How Swift Safari’s Lubega overcame business rivalry

Inheriting family business. Swift Safaris Bus Company was thrust in Ali Lubega Elipa’s hands following the demise of his father. He picked up the pieces of the company amidst family disputes and has steered it to where it is.

Tuesday June 24 2014

Mr Ali Lubega Elipa,Swift Safaris.

Mr Ali Lubega Elipa,Swift Safaris. Photos by Rajab MUKOMBOZI 


Not many Ugandan businesses survive when the founder parents pass on, leaving them in the hands of their children. But it is a different case for Ali Lubega Elipa, the director of Swift Safaris Bus Company in Mbarara District, a company he took over when his father, the company founder, Hajji Musa Matovu, died in April 2010.

Lubega, who graduated with a Bachelor’s degree in Mass Communication at Makerere University and was working as a business development manager with MTN, said he used to earn more than Shs2 million every month when his father died.

It later occurred to Lubega that he had to keep his father’s dream alive in the public transport sector in addition to supporting his family since this was one of the major family sources of income.

Taking up business

Swift Safaris Bus Company was, before Hajj Musa’s death, operated by business partners but not brothers (Hajj Musa Matovu and Leo Beyagira) running it as a joint venture.

Lubega took up the management of Swift Safaris buses in 2012, two years after his father’s death, but he describes the transition as challenging. “Our father kept us away from his businesses, he wanted us to study and focus on other things,” said Lubega adding how he had to find his way. “His death was sudden; he had not arranged for the takeover of his business. So I was totally green on where and how to begin.”

Worse still, following the misfortune, the business was thrown at him by his late father’s business partner without proper records.

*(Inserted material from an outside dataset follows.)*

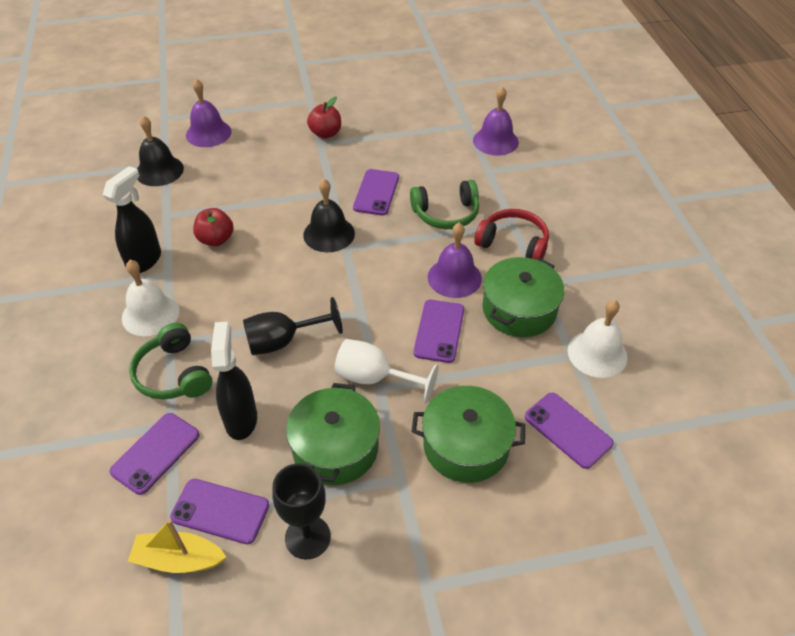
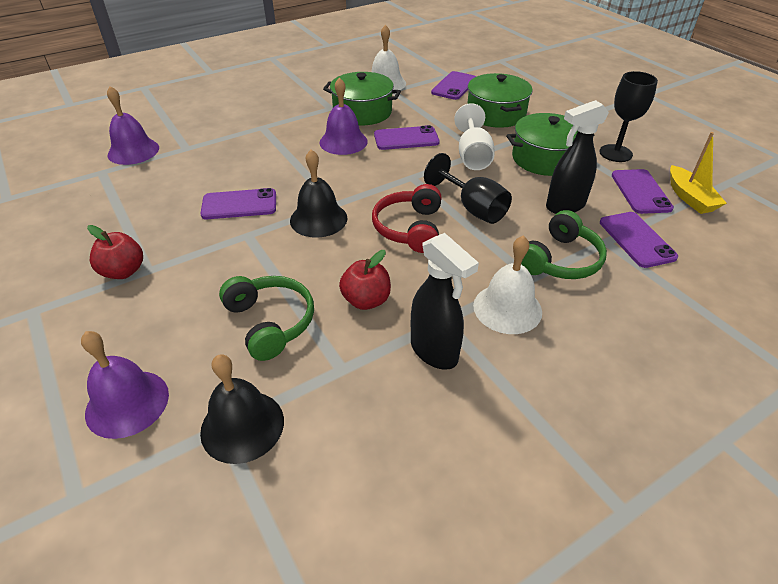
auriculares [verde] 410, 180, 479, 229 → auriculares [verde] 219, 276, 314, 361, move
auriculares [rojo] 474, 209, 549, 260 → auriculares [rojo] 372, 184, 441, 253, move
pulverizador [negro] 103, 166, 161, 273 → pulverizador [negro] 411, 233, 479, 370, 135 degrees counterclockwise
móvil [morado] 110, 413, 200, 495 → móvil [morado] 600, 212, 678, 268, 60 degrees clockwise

“I think there was no good will from him after my father’s death because he run this business for two years alone. When we asked him for accountability, that’s when he gave us just six buses which were also old, saying this was our share, yet the company had 20 buses,” he adds.

With no prior experience on how to run the business, Lubega took up the risky and unpredictable business. In the midst of this mess, Lubega was informed of yet another business partner to his father that he had to contend with.

On getting business back on track, Lubega said he had to rely on credit facilities and loans at first but added most of these have now been paid up.

Attracting clients

The buses have free wireless Internet and television that entertain passengers. The reclining seats and sockets to charge phones also make it convenient for travellers.

Transport fares from Mbarara to Kampala are between Shs13,000 and Shs15,000 depending on the circumstances. He describes the peak season as December and January, this being a period for the Christmas festive season and students going back to schools and the low season being June, July and October.


The company has expanded from the six to 15 buses. “I have paid off some debts. I had inherited more than Shs750 million when I took over this business,” he says.